Le texte de la CMP entérine d'autres évolutions plus consensuelles entre députés et sénateurs, visant à octroyer un plus grand pouvoir de régulation aux maires, comme aux copropriétés.
Ce mardi, les hôteliers ont salué ce texte adopté en CMP, le groupe américain Airbnb "regrettant" pour sa part de nouvelles restrictions.
"C'est le sentiment d'avoir enfin été entendus qui prédomine. Ce texte représente une avancée majeure pour un meilleur encadrement et a une portée non seulement sur l'écosystème touristique, mais sur la vie de la cité", s'est ainsi réjoui Patrick Hayat, le président de l'Atop (Association pour un tourisme professionnel).
Aibnb, dont la France est le deuxième marché, est présent dans plus de 29 000 communes du pays. Le groupe a déploré cette proposition de loi, dans une déclaration transmise à l'AFP: "Nous regrettons l'addition de mesures ciblant la location occasionnelle qui n'auront aucun effet sur les déséquilibres du marché locatif. Bien que nous n'anticipions pas un impact notable sur notre activité, la baisse de la fréquence à laquelle les Français peuvent louer en courte durée leur logement risque de nuire à de nombreuses familles."

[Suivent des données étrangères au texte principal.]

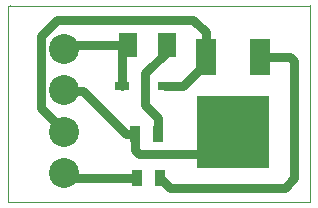
<source format=gtl>
G04 (created by PCBNEW (2013-07-07 BZR 4022)-stable) date 3/6/2015 1:39:28 PM*
%MOIN*%
G04 Gerber Fmt 3.4, Leading zero omitted, Abs format*
%FSLAX34Y34*%
G01*
G70*
G90*
G04 APERTURE LIST*
%ADD10C,0.00590551*%
%ADD11C,0.00393701*%
%ADD12R,0.0472X0.0276*%
%ADD13R,0.06X0.08*%
%ADD14R,0.035X0.055*%
%ADD15R,0.065X0.12*%
%ADD16R,0.24X0.24*%
%ADD17C,0.1*%
%ADD18C,0.03*%
G04 APERTURE END LIST*
G54D10*
G54D11*
X5423Y-5454D02*
X5423Y-5450D01*
X15404Y-5454D02*
X5423Y-5454D01*
X5354Y-5460D02*
X5444Y-5460D01*
X5354Y-12015D02*
X5354Y-5460D01*
X15404Y-12015D02*
X5354Y-12015D01*
X15404Y-5445D02*
X15404Y-12015D01*
G54D12*
X10594Y-8149D03*
X9138Y-8149D03*
G54D13*
X9351Y-6769D03*
X10651Y-6769D03*
G54D14*
X9656Y-11194D03*
X10406Y-11194D03*
X9596Y-9739D03*
X10346Y-9739D03*
G54D15*
X13751Y-7159D03*
G54D16*
X12851Y-9659D03*
G54D15*
X11951Y-7159D03*
G54D17*
X7199Y-6904D03*
X7199Y-8282D03*
X7199Y-9659D03*
X7199Y-11037D03*
G54D18*
X9138Y-8149D02*
X9138Y-6982D01*
X9138Y-6982D02*
X9351Y-6769D01*
X9351Y-6769D02*
X7453Y-6769D01*
X7453Y-6769D02*
X7286Y-6936D01*
X9656Y-11194D02*
X7410Y-11194D01*
X7410Y-11194D02*
X7286Y-11069D01*
X6971Y-5929D02*
X7027Y-5929D01*
X6446Y-6492D02*
X6446Y-8851D01*
X11951Y-7159D02*
X11951Y-6349D01*
X6446Y-8851D02*
X7286Y-9691D01*
X6971Y-5929D02*
X6446Y-6454D01*
X11951Y-6349D02*
X11531Y-5929D01*
X6446Y-6454D02*
X6446Y-6492D01*
X7027Y-5929D02*
X11531Y-5929D01*
X10594Y-8149D02*
X11171Y-8149D01*
X11951Y-7369D02*
X11951Y-7159D01*
X11171Y-8149D02*
X11951Y-7369D01*
X12111Y-10399D02*
X9716Y-10399D01*
X9596Y-10279D02*
X9716Y-10399D01*
X9596Y-10279D02*
X9596Y-9739D01*
X12111Y-10399D02*
X12851Y-9659D01*
X12111Y-10399D02*
X12851Y-9659D01*
X9596Y-9739D02*
X9281Y-9739D01*
X9281Y-9739D02*
X7856Y-8314D01*
X7856Y-8314D02*
X7286Y-8314D01*
X9926Y-7714D02*
X9926Y-8764D01*
X10651Y-6989D02*
X9926Y-7714D01*
X9926Y-8764D02*
X10346Y-9184D01*
X10346Y-9739D02*
X10346Y-9184D01*
X10651Y-6989D02*
X10651Y-6769D01*
X10406Y-11194D02*
X10421Y-11194D01*
X14756Y-7159D02*
X13751Y-7159D01*
X14891Y-7294D02*
X14756Y-7159D01*
X14891Y-11209D02*
X14891Y-7294D01*
X14576Y-11524D02*
X14891Y-11209D01*
X10751Y-11524D02*
X14576Y-11524D01*
X10421Y-11194D02*
X10751Y-11524D01*
M02*

</source>
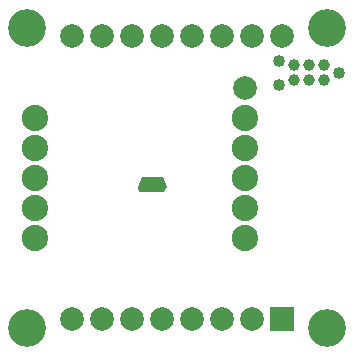
<source format=gts>
G04 DipTrace 2.3.1.0*
%INminishift_TopMask.gts*%
%MOIN*%
%ADD30C,0.126*%
%ADD31C,0.04*%
%ADD34C,0.0389*%
%ADD38C,0.0787*%
%ADD40R,0.0787X0.0787*%
%ADD46C,0.0879*%
%FSLAX44Y44*%
G04*
G70*
G90*
G75*
G01*
%LNTopMask*%
%LPD*%
D46*
X5486Y8236D3*
Y9236D3*
Y10236D3*
Y11236D3*
Y12236D3*
X12486D3*
Y11236D3*
Y10236D3*
Y9236D3*
Y8236D3*
D30*
X15236Y15236D3*
Y5236D3*
X5236D3*
Y15236D3*
D40*
X13736Y5512D3*
D38*
X12736D3*
X11736D3*
X10736D3*
X9736D3*
X8736D3*
X7736D3*
X6736D3*
Y14961D3*
X7736D3*
X8736D3*
X9736D3*
X10736D3*
X11736D3*
X12736D3*
X13736D3*
X12486Y13236D3*
D34*
X15111Y13486D3*
X14611D3*
X14111D3*
Y13986D3*
X14611D3*
X15111D3*
D31*
X15611Y13736D3*
X13611Y13336D3*
Y14136D3*
G36*
X8921Y9931D2*
X9041Y10252D1*
X9761D1*
X9881Y9931D1*
X9801Y9771D1*
X8961D1*
D1*
X8921Y9931D1*
G37*
M02*

</source>
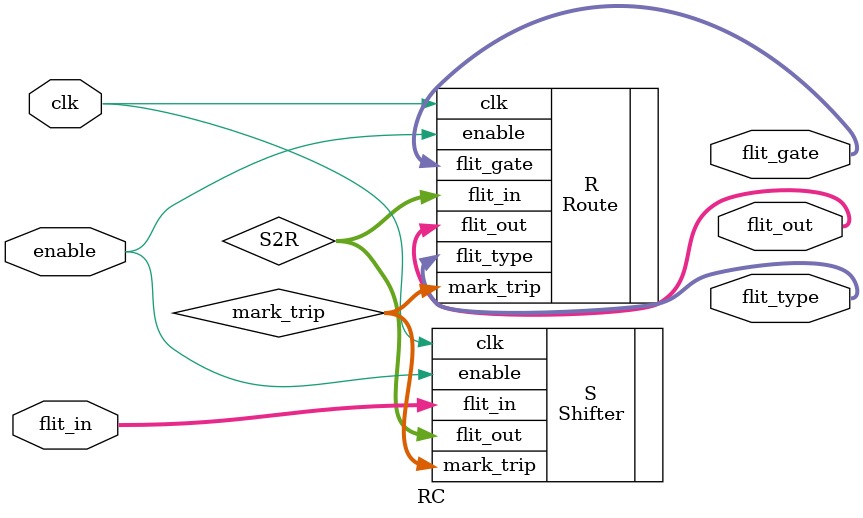
<source format=v>
module RC #(parameter Addr=4'b0000 ) (
    input clk,
    input enable,
    input [31:0]flit_in,
    output [31:0] flit_out,
    output [2:0] flit_gate,
    output [1:0] flit_type
    );
wire [19:0] mark_trip;
wire [31:0] S2R;
Shifter #(.addr(Addr)) S(
                    .clk(clk),
                    .enable(enable), 
                    .flit_in(flit_in), 
                    .mark_trip(mark_trip), 
                    .flit_out(S2R)
                    );
                    
Route #(.addr(Addr)) R(
                    .clk(clk), 
                    .enable(enable), 
                    .flit_in(S2R), 
                    .mark_trip(mark_trip), 
                    .flit_out(flit_out), 
                    .flit_gate(flit_gate),
                    .flit_type(flit_type)
                    );               
endmodule


//end 
//endmodule

</source>
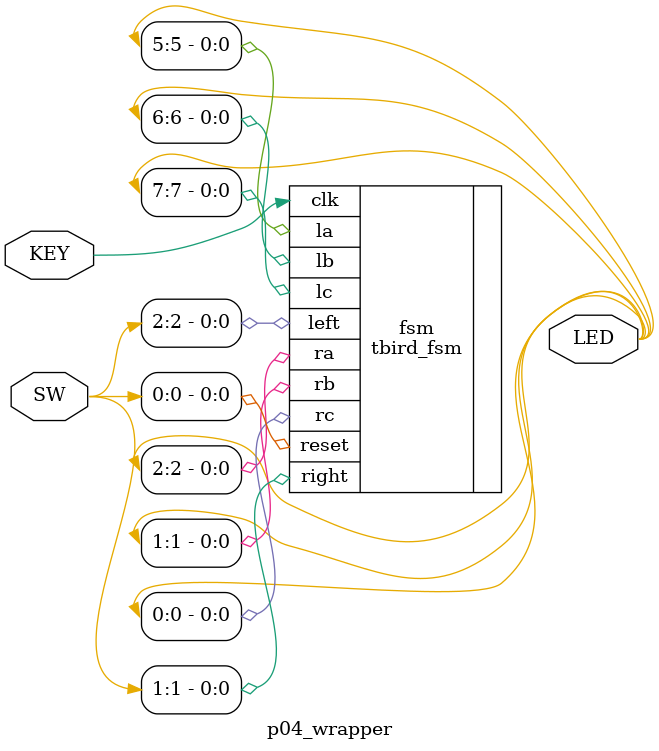
<source format=sv>
/* 
 * File: p04_wrapper.sv
 *
 * This file makes it easier to match your FSM inputs/outputs to the DE0-Nano
 * inputs/outputs.
 */

module p04_wrapper( input  logic [2:0] SW,
					input  logic [0:0] KEY,
					output logic [7:0] LED );
          
  // Use button (i.e. Key0) for clk
  // switches for inputs (left and right)
  // LEDs for output (la, lb, etc.)
  
  // create an instance of the tbird_fsm module named fsm
  tbird_fsm fsm(.clk(KEY[0]), .reset(SW[0]), .left(SW[2]), .right(SW[1]),
				  .la(LED[5]), .lb(LED[6]), .lc(LED[7]), 
				  .ra(LED[2]), .rb(LED[1]), .rc(LED[0]));
endmodule

</source>
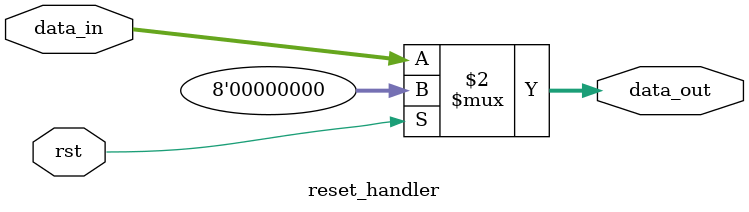
<source format=sv>
module mux_async_rst #(parameter WIDTH=8)(
    input wire rst,
    input wire sel,
    input wire [WIDTH-1:0] data_a, data_b,
    output wire [WIDTH-1:0] data_out
);
    // 内部连线
    wire [WIDTH-1:0] mux_out;
    
    // 子模块实例化
    mux_selector #(
        .WIDTH(WIDTH)
    ) u_mux_selector (
        .sel(sel),
        .data_a(data_a),
        .data_b(data_b),
        .mux_out(mux_out)
    );
    
    reset_handler #(
        .WIDTH(WIDTH)
    ) u_reset_handler (
        .rst(rst),
        .data_in(mux_out),
        .data_out(data_out)
    );
    
endmodule

// 数据选择子模块 - 使用补码加法实现减法操作
module mux_selector #(parameter WIDTH=8)(
    input wire sel,
    input wire [WIDTH-1:0] data_a, data_b,
    output reg [WIDTH-1:0] mux_out
);
    // 使用补码逻辑实现减法
    wire [WIDTH-1:0] data_b_inverted;
    wire [WIDTH-1:0] subtraction_result;
    
    // 对data_b取反加一实现补码
    assign data_b_inverted = ~data_b + 1'b1;
    
    // 通过加法实现减法: data_a - data_b = data_a + (~data_b + 1)
    assign subtraction_result = data_a + data_b_inverted;
    
    always @(*) begin
        mux_out = sel ? subtraction_result : data_b; // 当sel为1时执行减法操作，否则传递data_b
    end
endmodule

// 复位处理子模块
module reset_handler #(parameter WIDTH=8)(
    input wire rst,
    input wire [WIDTH-1:0] data_in,
    output reg [WIDTH-1:0] data_out
);
    always @(*) begin
        data_out = rst ? {WIDTH{1'b0}} : data_in;
    end
endmodule
</source>
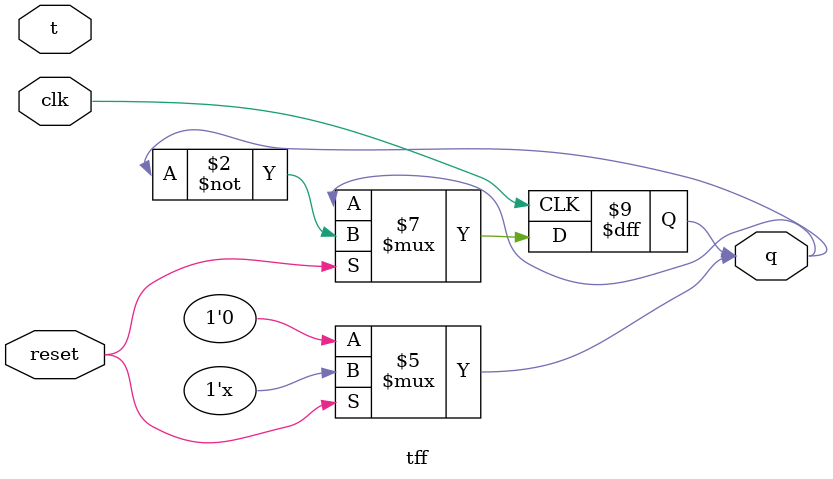
<source format=v>
module tff(t,clk,reset,q);
    input t,clk,reset;
    output reg q;
    always @(negedge clk)
        if (reset)
            q <= ~q;

    always @(reset)
        if (!reset)
            q <= 0;

endmodule

</source>
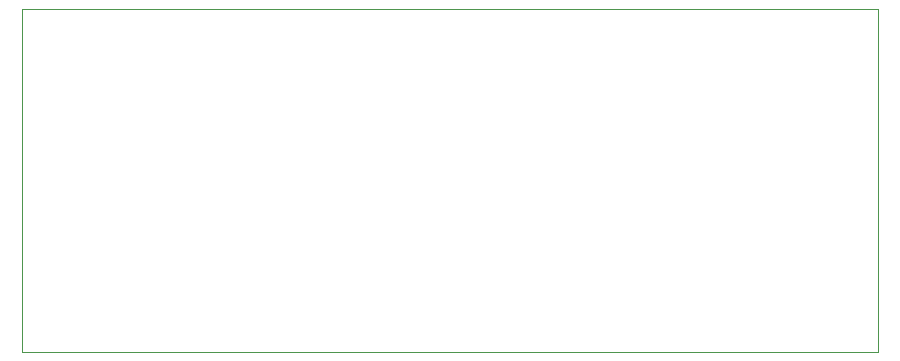
<source format=gm1>
G04*
G04 #@! TF.GenerationSoftware,Altium Limited,Altium Designer,19.1.6 (110)*
G04*
G04 Layer_Color=16711935*
%FSLAX43Y43*%
%MOMM*%
G71*
G01*
G75*
%ADD57C,0.100*%
D57*
X50000Y79000D02*
X122500D01*
Y50000D02*
Y79000D01*
X50000Y50000D02*
Y79000D01*
Y50000D02*
X122500D01*
M02*

</source>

La plateforme de locations courte durée souligne que si le cadre législatif actuel permet à 4 000 villes françaises de prendre des mesures afin d'encadrer les locations de courte durée, "seules 350 villes s'en sont saisies ces dernières années". Estimant que "cette mesure ne permettra pas de ramener des logements au sein du parc immobilier", Airbnb dit soutenir "la mise en place de règles proportionnées dans de nombreuses villes de France".